If one wants to make movies, it is essential to be available to meet people. Participate in events, lectures, festivals, Facebook groups. I met the movie people in these places and these people led me to meet others and so on and so forth.

  • What do audiences want? And is it the filmmaker’s role to worry about that?

I don’t know what the audience wants because there are several types of audience, but I suppose when you watch a movie, you want to go through an aesthetic experience, an experience that moves you in some way, that instigates you to imagine and feel. Regarding horror films, I think people want to approach fear, which is the main feeling that permeates these narratives. In the case of filmmakers, I think it’s inevitable not to have an audience in mind. Films are made with different goals but I think they are always aimed at an audience.

  • What role have film festivals played in your life so far? Why are they necessary? How do you get the most out of them?

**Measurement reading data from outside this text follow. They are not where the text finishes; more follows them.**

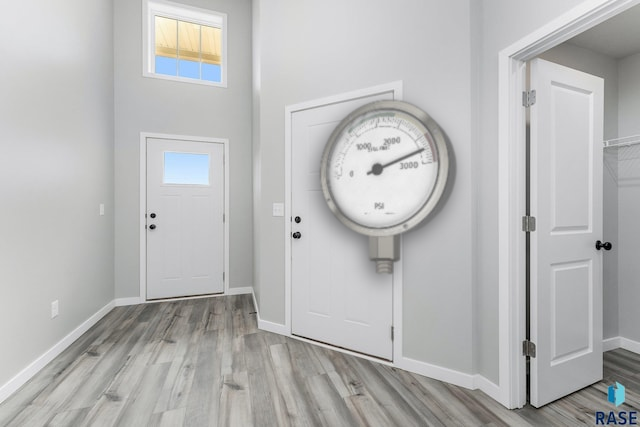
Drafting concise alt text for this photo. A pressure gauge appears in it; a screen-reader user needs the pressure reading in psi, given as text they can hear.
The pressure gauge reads 2750 psi
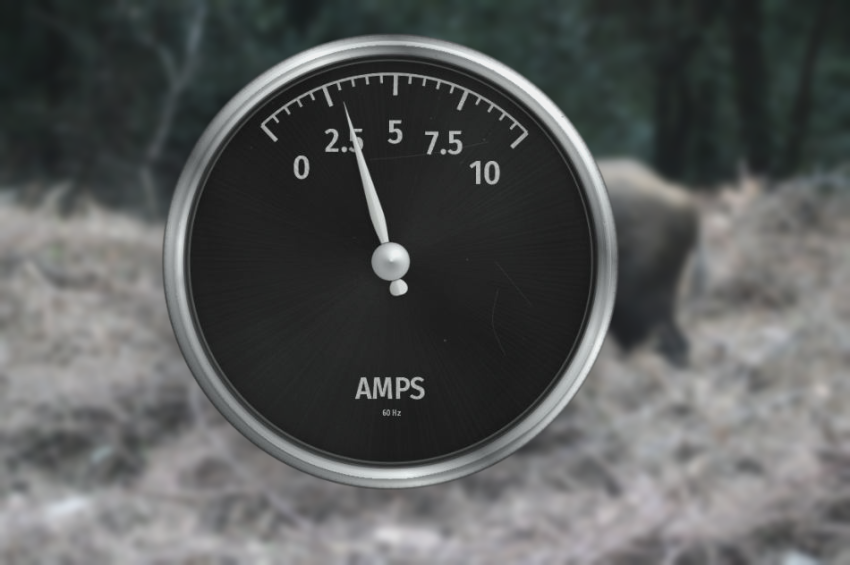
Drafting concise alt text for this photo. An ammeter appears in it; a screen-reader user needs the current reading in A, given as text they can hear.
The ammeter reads 3 A
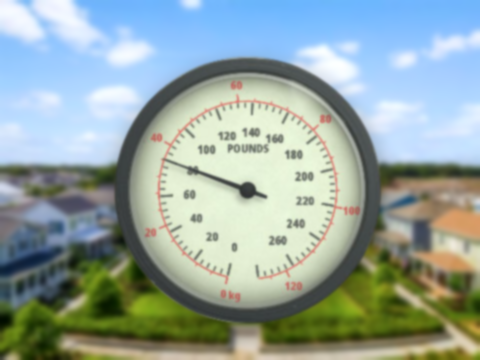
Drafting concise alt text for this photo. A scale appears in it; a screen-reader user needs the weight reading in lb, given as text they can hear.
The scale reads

Festivals allow us to watch movies in a beautiful collective cinema experience where we screen our films and meet people. Something very magical happens in these encounters: the movies become alive. They find public, chemistry, disagreement and fascination. There we also meet and listen to filmmakers, critics and moviegoers. There is no better place for those who make short films.

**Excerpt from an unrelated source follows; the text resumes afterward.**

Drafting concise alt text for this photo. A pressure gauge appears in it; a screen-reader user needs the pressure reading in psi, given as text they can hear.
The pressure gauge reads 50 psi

  • Do you believe that a filmmaker should be original and fresh or he/she should stick to classic but safe cinema style?

I do not believe in originality but in subversion. If one wants to be subversive, it is necessary to know the status quo. I think that in order to innovate, it is necessary to know the basis of cinema. Not only what Hollywood calls classic, but the real classics, the types of cinema that have been made for decades in different parts of the world by women and men who have done things that have been erased by history and time. Cinema is very much driven by trends and I think what is considered new is usually a reinterpretation of what is considered old. My films follow very specific codes and I try to reinterpret and give my own traits to structures that are well known but somehow unusual for the place where I make films. I don’t intend to create anything new and I assume that I make films, films that celebrate cinema. I carry the legacy of people like John Carpenter, Gabriela Amaral Almeida, Alfred Hitchcock, Juliana Rojas, Marco Dutra, Kleber Mendonça Filho and many others. I do not copy them but I get drunk with their works. Their cinematic thoughts feed me and I throw up mine.